I think this is related to being able to open multiple TCP connections at the same time.

RFC2616 had a "SHOULD" limit of up to two simultaneous TCP connections to the same server from one client.  This has become unpopular.

draft-ietf-httpbis-p1-messaging-14.txt says this (and has been saying it for a while):

   Clients (including proxies) SHOULD limit the number of simultaneous
   connections that they maintain to a given server (including proxies).

   Previous revisions of HTTP gave a specific number of connections as a
   ceiling, but this was found to be impractical for many applications.
   As a result, this specification does not mandate a particular maximum
   number of connections, but instead encourages clients to be
   conservative when opening multiple connections.

I would expect us to come up with similar text, but not limiting connections, but simultaneously outstanding interactions, where these are either CON/ACK interactions (message layer) or NON-based request/response interactions.
Section 3.2 of draft-eggert-core-congestion-control-01.txt suggests a possible direction for developing an algorithm that might be used, but as with TCP, I'd rather keep the algorithm separate from the protocol.

The remaining issue is how to congestion-control responses that are not 1:1 with requests, e.g. NON responses with mechanisms such as observe and responses to multicast requests.

> The draft also needs some sort of request timeout definition. Should address things like if A has an outstanding request to B, and A receives separate request from B, what happens.

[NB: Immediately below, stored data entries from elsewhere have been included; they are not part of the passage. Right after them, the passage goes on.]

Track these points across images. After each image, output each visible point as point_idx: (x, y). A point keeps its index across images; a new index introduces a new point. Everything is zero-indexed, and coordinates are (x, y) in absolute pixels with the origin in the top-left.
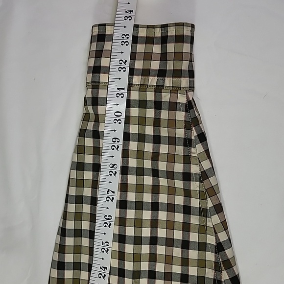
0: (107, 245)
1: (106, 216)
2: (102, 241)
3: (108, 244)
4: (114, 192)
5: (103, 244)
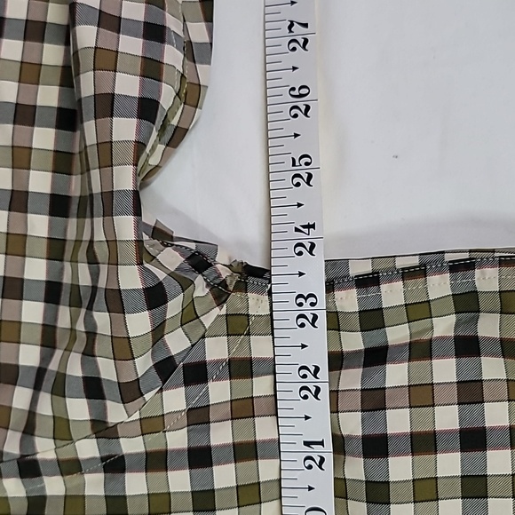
0: (307, 164)
1: (293, 89)
2: (291, 156)
3: (308, 160)
4: (306, 25)
5: (294, 165)
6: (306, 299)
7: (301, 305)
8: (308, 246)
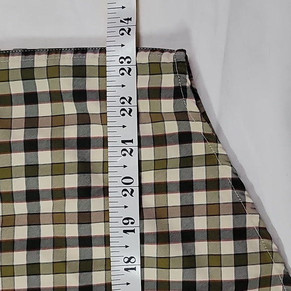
6: (125, 59)
7: (122, 62)
8: (127, 30)
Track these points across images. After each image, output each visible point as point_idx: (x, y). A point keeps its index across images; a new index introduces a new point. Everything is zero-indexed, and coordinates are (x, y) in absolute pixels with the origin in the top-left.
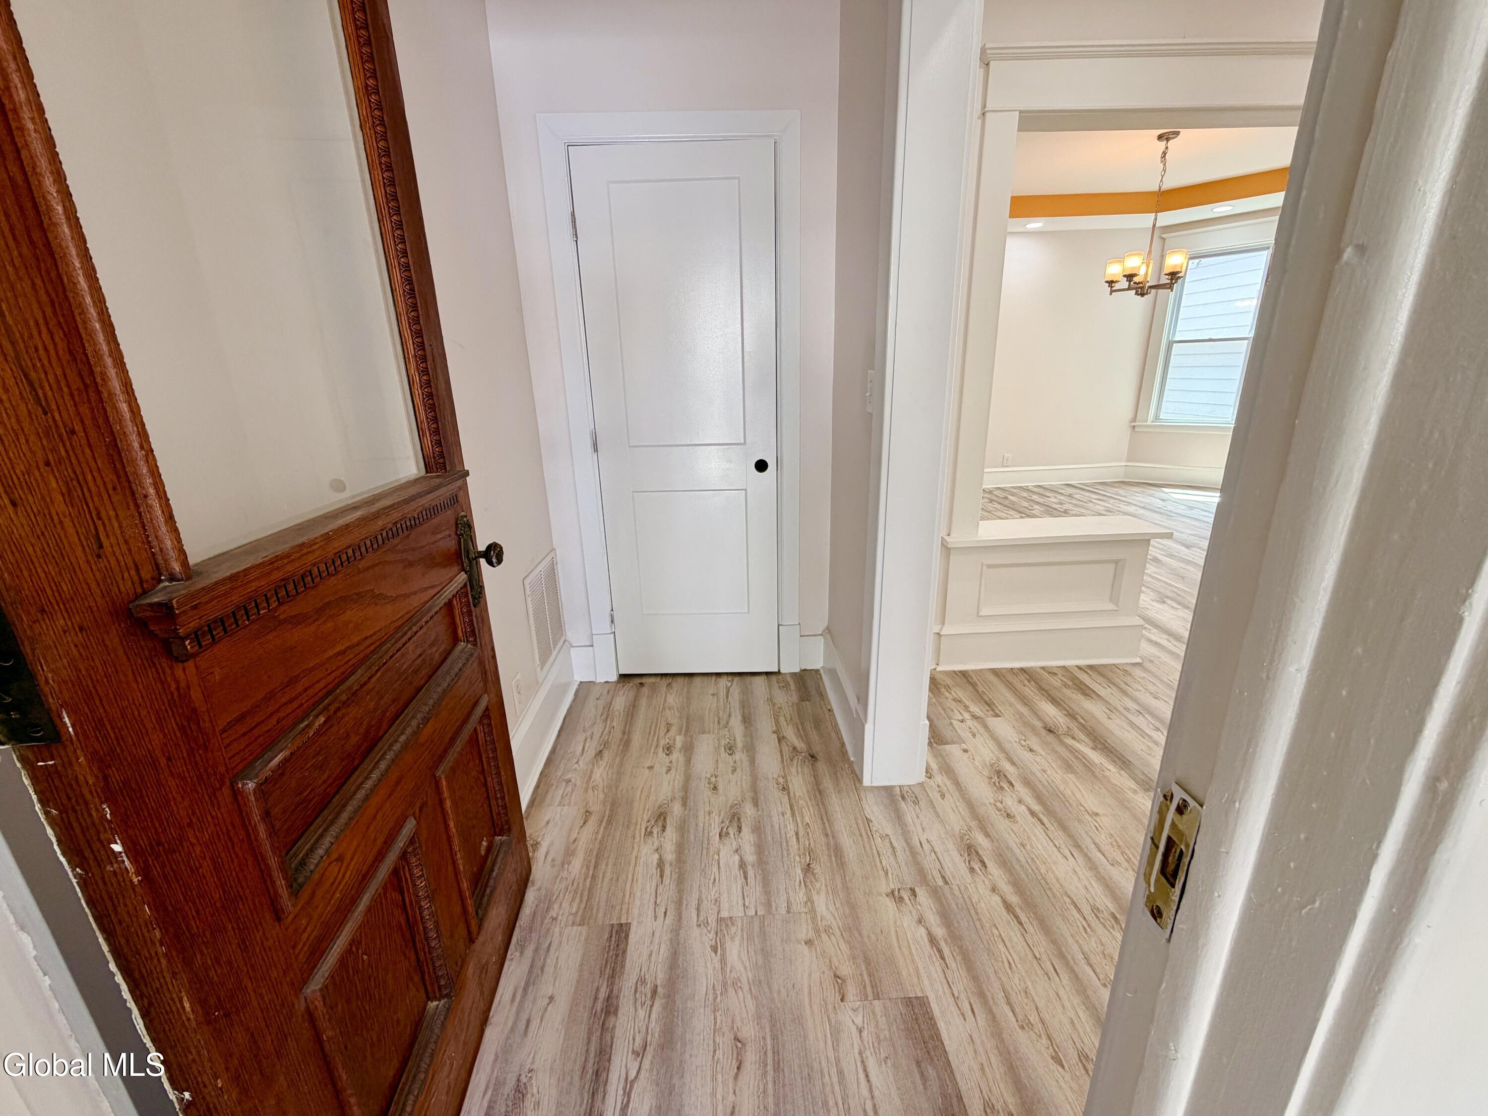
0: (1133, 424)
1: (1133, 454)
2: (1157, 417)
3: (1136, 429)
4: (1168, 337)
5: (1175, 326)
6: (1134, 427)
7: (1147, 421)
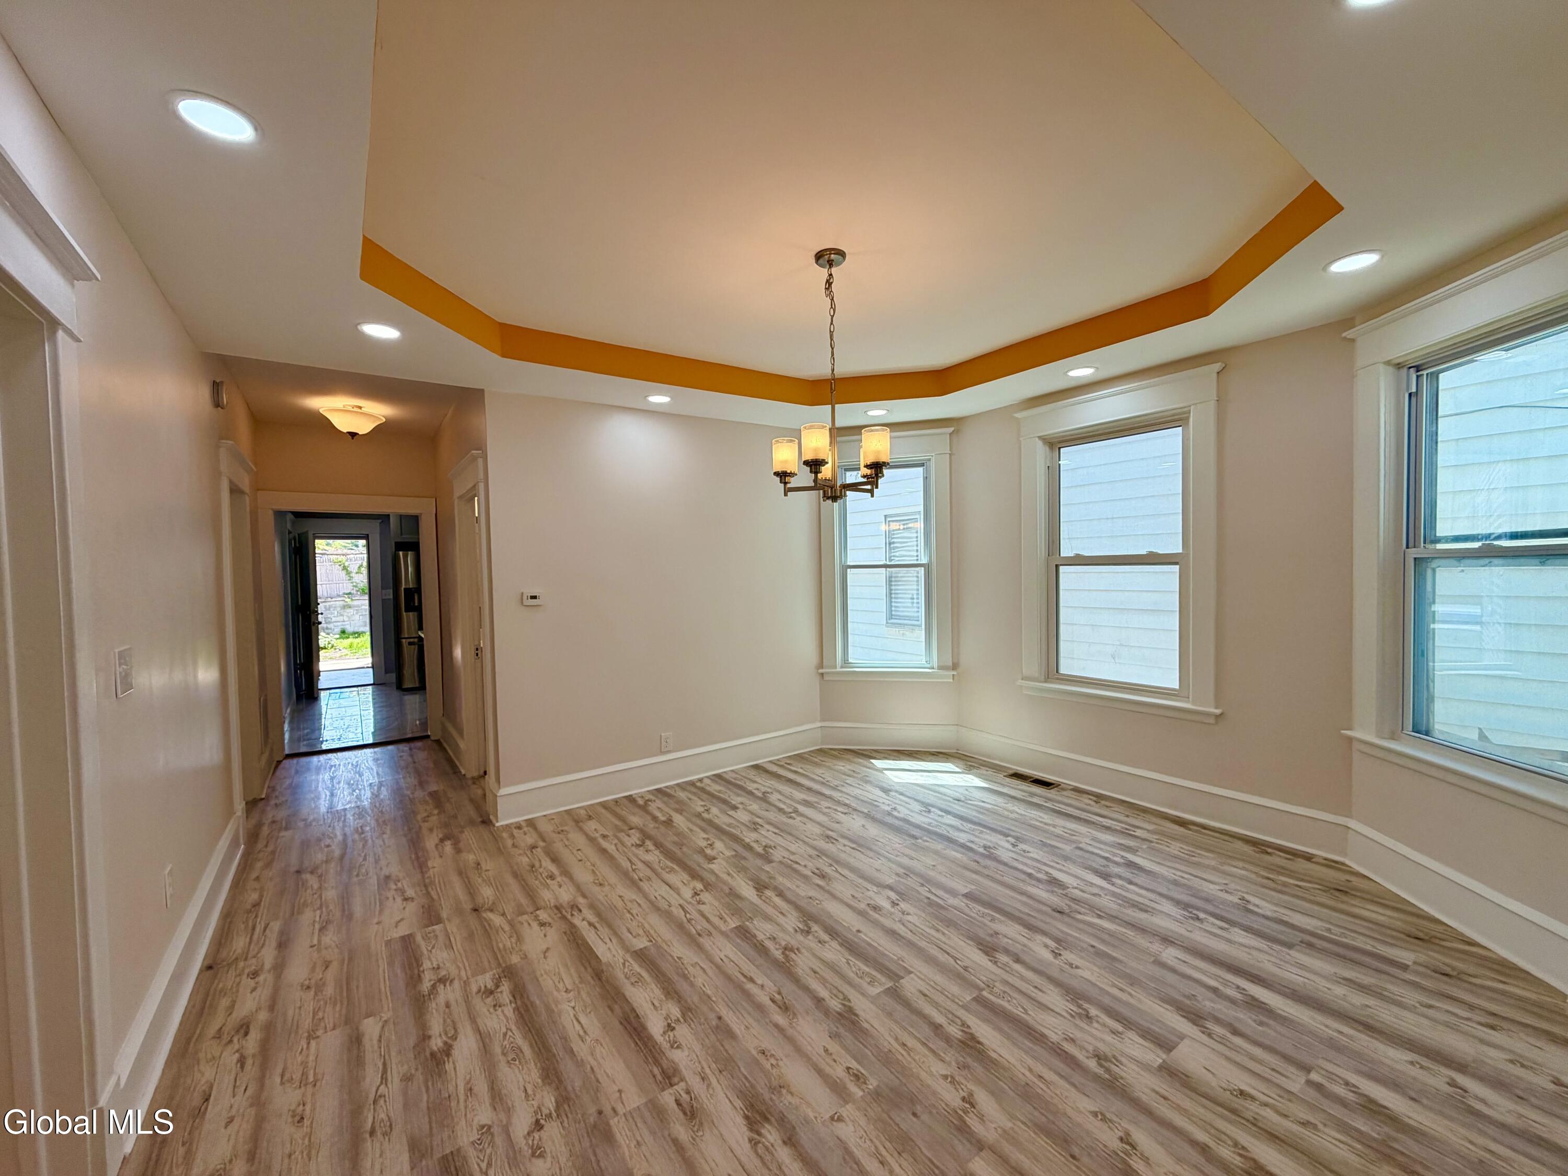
0: (821, 671)
1: (827, 712)
2: (846, 662)
3: (826, 678)
4: (841, 561)
5: (846, 547)
6: (822, 674)
7: (836, 668)
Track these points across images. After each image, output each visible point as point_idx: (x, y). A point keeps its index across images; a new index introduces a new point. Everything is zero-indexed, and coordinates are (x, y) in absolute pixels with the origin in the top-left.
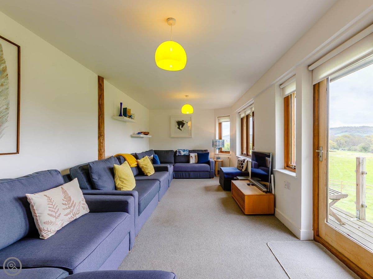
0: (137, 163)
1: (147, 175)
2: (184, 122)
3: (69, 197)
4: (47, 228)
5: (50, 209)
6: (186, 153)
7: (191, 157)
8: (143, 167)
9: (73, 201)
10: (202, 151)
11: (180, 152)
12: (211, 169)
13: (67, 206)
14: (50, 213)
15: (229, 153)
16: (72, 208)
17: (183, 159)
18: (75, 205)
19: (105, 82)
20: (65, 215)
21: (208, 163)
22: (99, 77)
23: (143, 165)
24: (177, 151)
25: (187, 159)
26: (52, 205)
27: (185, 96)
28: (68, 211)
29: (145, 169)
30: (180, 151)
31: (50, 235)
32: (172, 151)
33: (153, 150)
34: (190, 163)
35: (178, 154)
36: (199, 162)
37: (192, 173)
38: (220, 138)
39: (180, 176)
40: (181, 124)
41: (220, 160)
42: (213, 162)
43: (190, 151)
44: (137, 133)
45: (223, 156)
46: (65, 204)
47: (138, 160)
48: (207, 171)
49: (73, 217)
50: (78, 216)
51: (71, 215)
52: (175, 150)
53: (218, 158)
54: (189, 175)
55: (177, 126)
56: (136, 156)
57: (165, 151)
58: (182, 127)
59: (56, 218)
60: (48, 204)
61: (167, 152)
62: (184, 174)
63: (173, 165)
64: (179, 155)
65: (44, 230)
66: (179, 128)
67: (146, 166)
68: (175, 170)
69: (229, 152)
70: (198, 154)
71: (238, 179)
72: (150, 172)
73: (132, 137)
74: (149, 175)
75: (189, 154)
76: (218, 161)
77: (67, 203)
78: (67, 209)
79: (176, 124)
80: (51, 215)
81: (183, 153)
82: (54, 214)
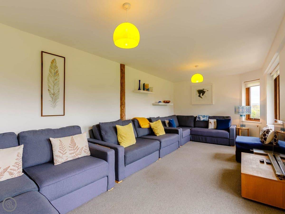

We don't want any glare problems.

I'm not sure I understand that part.  Yes, the cc state for NON-based request/response interactions has to time out (the one for CON/ACK does so automatically), say, at 4*MSL.  And, yes, if I send 20 NON requests, one each hour, the server might send all 20 responses at midnight at once.  This temporal decoupling is a variation of the non-1:1 aspect above and could be solved the same way.